The measure of compensatory damages is a sum which will compensate the injured person for the loss sustained. See Industrial Supply Co. v. Goen, 58 N.M. 738, 276 P.2d 509 (1954). “* * * [Ejxemplary damages are assessed to punish the defendant and not to compensate for a loss by plaintiff, and to that extent they are separate and distinct from compensatory damages, * * * Sanchez v. Dale Bellamah Homes of New Mexico, Inc., 76 N.M. 526, 417 P.2d 25 (1966). Exemplary damages, as punishment, are imposed because of the enormity of the offense. Colbert v. Journal Publishing Co., 19 N.M. 156, 142 P. 146 (1914). Thus, compensatory damages may be inadequate to satisfy the wrong because of the nature of the offense committed by defendant. Instead of stating a new rule concerning exemplary damages, Montoya v. Moore, supra, is a reiteration of existing rules— *412that there may be recovery of both compensatory and exemplary damages. In Montoya there was an award of both types of damage.
Since Sanchez’ prosecution of plaintiff was malicious, there is a basis for an award of exemplary damages. See Bank of New Mexico v. Rice, 78 N.M. 170, 429 P.2d 368 (1967); Loucks v. Albuquerque National Bank, 76 N.M. 735, 418 P.2d 191 (1966).

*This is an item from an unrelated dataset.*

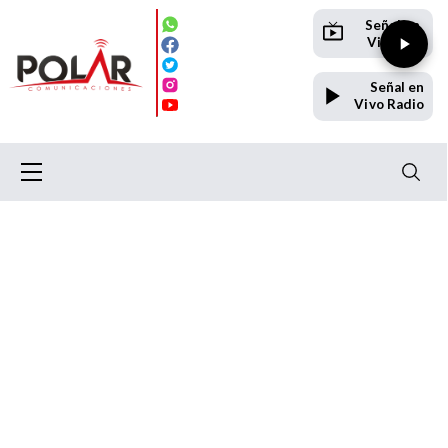
Señal en
Vivo TV
Señal en
Vivo Radio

Is the $3,000.00 amount excessive?
“ * * * [T]hat the amount of punitive damages must be left to the jury’s sound discretion based on the circumstances of each individual case, but must not be so unrelated to the injury and actual damages proven as to plainly manifest passion and prejudice rather than reason and justice. * * * ”
See Montoya v. Moore, supra.
Here, the amount of the exemplary damages is left to the “sound discretion” of the trial court as the fact finder. This amount is to be based on the circumstances of the case, that is, the enormity of the offense, Colbert v. Journal Publishing Co., supra, or “ * * * the nature of the wrong committed and such aggravating circumstances as may be shown. * * * ” Woods v. Standard Personal Loan Plan, Inc., supra.

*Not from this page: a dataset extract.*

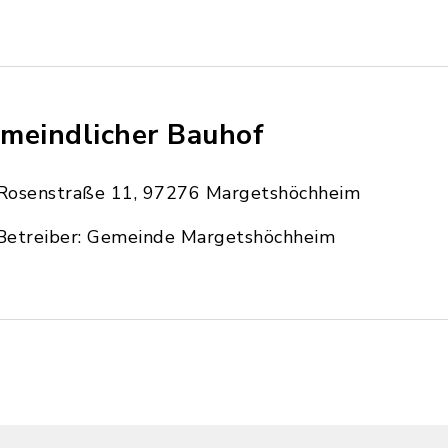
meindlicher Bauhof
Rosenstraße 11, 97276 Margetshöchheim
Betreiber: Gemeinde Margetshöchheim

What were the circumstances here? Sanchez instigated criminal proceedings against plaintiff without probable cause. The proceedings were not instigated in good faith. The proceedings were inspired and motivated by the malice of Sanchez toward plaintiff for the “ * * * purposes of punishing plaintiff and to exact personal vengeance.” These circumstances are taken from the unattacked findings of the trial court.

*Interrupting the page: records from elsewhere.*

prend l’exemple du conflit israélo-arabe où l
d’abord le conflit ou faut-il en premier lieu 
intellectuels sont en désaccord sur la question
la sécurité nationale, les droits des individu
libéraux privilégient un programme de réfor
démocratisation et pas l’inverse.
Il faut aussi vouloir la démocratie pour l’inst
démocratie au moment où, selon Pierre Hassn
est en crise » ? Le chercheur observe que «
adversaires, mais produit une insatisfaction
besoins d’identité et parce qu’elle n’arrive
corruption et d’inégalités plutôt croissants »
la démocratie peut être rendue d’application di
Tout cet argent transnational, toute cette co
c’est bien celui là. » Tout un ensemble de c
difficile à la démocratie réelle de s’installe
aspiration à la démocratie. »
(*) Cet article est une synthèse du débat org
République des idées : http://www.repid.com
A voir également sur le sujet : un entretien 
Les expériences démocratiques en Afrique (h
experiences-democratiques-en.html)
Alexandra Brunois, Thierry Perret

We cannot say, as a matter of law, that the trial court abused its discretion in awarding $3,000.00 exemplary damages in the above circumstances. Nor are the exemplary damages so unrelated to plaintiff’s arrest, jailing and acute emotional distress as to plainly manifest passion and prejudice.
The judgment is affirmed.
It is so ordered.
SPIESS, C. J., and HENDLEY, J., concur.